Bolton, who runs the mutual fund platform business for Pershing says that "there has definitely been a trend towards funds that don't have 12b1 fees." firms are rushing to create advisor share classes, institutional share classes. And they are then moving many of these offerings to non-transaction supermarkets like Pershing's FundVest.

During an interview with MFWire at Pershing's INSITE 2014 Conference, Bolton had this to say about the trend:

Fund companies are becoming more flexible in creating institutional and advisory shares. We are changing out platform to accommodate these new shares. We are working like mad to get all of these share classes onto FundVest. We can't even keep up.

There is definitely a move. I am seeing a huge trend to the lowest expense ratio classes, and they are going further. All of these lowest expense ratio classes used to live on the transaction fee platforms. Now advisors are saying "We want the lowest expense ratio AND the non-transaction fee platform."

To gauge Pershing's growth in the non-transaction space, consider these statistics. The custodian had $415 billion total in assets on all its mutual fund platforms, with $101 billion on FundVest. FundVest's assets grew 29 percent from last year, while all of the offerings in total grew just 17 percent.

Bolton and her colleagues are doing all they can to accelerate FundVest's momentum, hence the recent unveiling of the FundVest 200 list.

The list, in part, is tapping into a growing need for due diligence and investment research by broker-dealers and advisors. It could be advisory firms that don't have the resources to substantially build out their research teams, or home offices nervous about the investment decisions made by their reps-as-PMs, she said.

These clients like the idea of being provided research with a hyper-institutional approach, which focuses first on issues such as the structure of the firm, the expertise and stability of the PM teams, the clarity of their investing policy and their consistency in sticking to it.

In the near-future, Bolton said, Pershing plans to go beyond just providing a list and develop tools, such as on the NetX360 to help clients develop their portfolios.

"We're acting as a consultative partner in helping clients grow their advisory business," she said.

For example, Bolton noted that Joel Hempel, chief operating officer for Lockwood Advisors, as well as director of managed investments for Pershing had discussed during conference panels Pershing's plans to develop a turnkey managed account offering for all Pershing clients. Via this offering, Pershing will ultimately offer portfolios based on the list. For example, Pershing could create, say, a small cap balanced mutual fund wrap sourced directly FundVest 200.

"That is exactly where we want to go. We want to take of the work we did with FundVest 200 and create portfolios," she said.

When asked about the pain that fund firms feel in these efforts to scrimp and cut their margins, Bolton said "yeah, well, welcome to our world."

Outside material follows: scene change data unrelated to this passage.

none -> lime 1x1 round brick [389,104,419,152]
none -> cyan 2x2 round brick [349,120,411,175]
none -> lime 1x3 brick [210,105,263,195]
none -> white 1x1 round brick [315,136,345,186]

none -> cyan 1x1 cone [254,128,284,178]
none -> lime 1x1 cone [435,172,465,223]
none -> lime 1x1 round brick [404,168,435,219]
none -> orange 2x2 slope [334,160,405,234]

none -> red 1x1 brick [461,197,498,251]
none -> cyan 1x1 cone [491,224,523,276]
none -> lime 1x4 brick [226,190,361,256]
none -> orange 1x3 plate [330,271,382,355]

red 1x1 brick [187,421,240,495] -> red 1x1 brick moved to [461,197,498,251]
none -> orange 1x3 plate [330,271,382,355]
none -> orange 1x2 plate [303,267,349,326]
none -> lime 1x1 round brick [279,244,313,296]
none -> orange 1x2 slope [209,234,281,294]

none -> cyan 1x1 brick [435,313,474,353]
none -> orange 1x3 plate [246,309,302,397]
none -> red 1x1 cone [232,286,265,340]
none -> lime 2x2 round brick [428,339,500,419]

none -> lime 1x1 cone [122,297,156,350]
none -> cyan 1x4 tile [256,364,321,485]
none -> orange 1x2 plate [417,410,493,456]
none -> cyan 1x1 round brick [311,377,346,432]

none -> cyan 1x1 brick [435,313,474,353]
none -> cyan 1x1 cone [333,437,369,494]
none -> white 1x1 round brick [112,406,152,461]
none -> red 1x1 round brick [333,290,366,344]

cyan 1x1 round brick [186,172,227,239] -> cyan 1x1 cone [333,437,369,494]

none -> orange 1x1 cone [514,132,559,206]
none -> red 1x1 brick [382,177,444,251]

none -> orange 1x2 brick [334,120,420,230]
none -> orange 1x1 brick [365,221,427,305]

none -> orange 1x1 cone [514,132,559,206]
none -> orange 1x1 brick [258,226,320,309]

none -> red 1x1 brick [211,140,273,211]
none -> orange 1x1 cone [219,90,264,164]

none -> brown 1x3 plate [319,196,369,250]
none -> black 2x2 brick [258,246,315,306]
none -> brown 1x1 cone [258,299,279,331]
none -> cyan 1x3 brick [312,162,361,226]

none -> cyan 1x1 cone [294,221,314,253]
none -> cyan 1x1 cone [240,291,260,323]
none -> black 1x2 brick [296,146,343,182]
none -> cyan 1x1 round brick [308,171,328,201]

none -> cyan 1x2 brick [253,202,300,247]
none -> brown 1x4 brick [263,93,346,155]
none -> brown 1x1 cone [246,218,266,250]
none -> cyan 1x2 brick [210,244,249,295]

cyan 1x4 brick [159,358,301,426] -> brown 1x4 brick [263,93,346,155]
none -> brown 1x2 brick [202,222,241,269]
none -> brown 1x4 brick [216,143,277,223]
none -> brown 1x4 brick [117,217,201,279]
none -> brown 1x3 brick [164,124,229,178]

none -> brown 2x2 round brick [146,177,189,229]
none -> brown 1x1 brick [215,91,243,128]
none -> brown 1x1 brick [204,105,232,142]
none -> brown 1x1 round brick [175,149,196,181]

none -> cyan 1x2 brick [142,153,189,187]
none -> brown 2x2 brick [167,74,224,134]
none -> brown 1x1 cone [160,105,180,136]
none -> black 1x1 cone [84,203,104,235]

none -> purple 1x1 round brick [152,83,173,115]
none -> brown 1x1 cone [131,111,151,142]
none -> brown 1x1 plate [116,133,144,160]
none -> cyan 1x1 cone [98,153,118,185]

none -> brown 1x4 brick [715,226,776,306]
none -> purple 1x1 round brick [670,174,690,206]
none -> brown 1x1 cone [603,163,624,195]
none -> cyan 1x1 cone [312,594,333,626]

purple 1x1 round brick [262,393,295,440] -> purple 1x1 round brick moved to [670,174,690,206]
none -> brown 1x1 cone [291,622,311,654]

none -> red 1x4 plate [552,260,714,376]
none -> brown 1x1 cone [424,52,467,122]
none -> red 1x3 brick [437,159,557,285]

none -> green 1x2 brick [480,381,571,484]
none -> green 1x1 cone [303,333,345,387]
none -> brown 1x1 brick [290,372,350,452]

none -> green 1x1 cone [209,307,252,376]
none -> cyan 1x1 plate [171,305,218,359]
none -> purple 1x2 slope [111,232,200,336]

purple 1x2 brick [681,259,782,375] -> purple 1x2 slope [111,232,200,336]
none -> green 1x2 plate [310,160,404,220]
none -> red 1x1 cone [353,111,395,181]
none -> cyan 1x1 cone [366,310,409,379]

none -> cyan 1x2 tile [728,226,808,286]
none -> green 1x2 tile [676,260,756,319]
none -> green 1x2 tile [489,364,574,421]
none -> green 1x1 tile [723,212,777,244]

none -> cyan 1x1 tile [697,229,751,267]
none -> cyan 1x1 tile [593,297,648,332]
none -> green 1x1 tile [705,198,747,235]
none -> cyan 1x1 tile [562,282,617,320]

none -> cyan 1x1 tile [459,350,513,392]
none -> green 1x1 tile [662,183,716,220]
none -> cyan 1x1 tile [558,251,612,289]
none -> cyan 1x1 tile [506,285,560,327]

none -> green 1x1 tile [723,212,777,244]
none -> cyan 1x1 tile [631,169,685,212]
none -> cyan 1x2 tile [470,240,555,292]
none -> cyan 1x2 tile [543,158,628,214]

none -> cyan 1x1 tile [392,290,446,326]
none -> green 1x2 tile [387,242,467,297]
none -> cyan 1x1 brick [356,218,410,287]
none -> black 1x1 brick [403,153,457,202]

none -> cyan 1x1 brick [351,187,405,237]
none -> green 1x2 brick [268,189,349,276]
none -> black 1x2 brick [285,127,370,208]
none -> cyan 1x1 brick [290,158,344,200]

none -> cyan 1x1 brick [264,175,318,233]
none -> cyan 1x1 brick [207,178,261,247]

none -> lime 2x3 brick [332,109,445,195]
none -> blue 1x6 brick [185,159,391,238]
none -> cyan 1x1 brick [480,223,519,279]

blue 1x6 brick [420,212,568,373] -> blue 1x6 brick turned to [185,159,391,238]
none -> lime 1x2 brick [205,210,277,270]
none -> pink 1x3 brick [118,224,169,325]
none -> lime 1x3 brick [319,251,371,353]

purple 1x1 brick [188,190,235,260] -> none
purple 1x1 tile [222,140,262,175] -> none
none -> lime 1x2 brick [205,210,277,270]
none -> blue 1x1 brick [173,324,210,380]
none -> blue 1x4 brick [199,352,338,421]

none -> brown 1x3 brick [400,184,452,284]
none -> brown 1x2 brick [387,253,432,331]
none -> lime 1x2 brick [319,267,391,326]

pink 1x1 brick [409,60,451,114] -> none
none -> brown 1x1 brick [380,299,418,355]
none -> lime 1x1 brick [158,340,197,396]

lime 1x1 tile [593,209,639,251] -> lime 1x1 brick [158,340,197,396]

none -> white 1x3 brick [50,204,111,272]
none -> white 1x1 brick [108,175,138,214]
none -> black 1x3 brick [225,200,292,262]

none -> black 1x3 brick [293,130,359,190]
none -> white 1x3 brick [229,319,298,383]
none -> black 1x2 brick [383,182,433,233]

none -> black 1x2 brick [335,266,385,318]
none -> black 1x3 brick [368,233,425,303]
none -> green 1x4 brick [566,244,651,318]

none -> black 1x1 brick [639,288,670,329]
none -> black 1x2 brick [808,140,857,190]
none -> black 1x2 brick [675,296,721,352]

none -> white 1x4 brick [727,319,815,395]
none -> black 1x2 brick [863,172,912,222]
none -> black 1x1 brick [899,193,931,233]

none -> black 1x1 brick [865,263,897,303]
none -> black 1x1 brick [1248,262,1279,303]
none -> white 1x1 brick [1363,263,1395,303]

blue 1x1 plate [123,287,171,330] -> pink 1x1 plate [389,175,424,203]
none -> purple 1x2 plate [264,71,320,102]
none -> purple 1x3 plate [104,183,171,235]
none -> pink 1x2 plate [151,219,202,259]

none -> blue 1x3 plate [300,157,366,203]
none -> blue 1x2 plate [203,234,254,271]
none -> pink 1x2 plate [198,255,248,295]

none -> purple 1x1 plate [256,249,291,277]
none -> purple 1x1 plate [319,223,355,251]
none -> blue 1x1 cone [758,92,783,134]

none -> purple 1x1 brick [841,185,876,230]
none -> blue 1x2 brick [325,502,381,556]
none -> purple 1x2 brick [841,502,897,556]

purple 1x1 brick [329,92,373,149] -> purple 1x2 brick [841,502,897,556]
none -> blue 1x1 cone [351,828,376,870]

However, cutting margins to get on a FundVest gives firms a key advantage in garnering flows, she said. These flows increase significantly if a firm has the good fortune of being selected to select lists like FundVest 200.

She described the impact of select lists on fund flows in this way:

It is significant. Why do you think fund companies aspire to get on these lists. They get very excited.

I have heard numbers all across the board. I've heard it on other panels with my peers, when they talk about 40 to 50 to 60 percent of flows going onto their select lists. For a fund company it is a great thing for them.

She noted that Pershing already has systems in places for tracking the flows into the list, having developed a flag for each of these funds so they get picked up by Albridge Analytics' systems.

"We just want to see the growth of mutual fund assets on the FundVest platform," she said.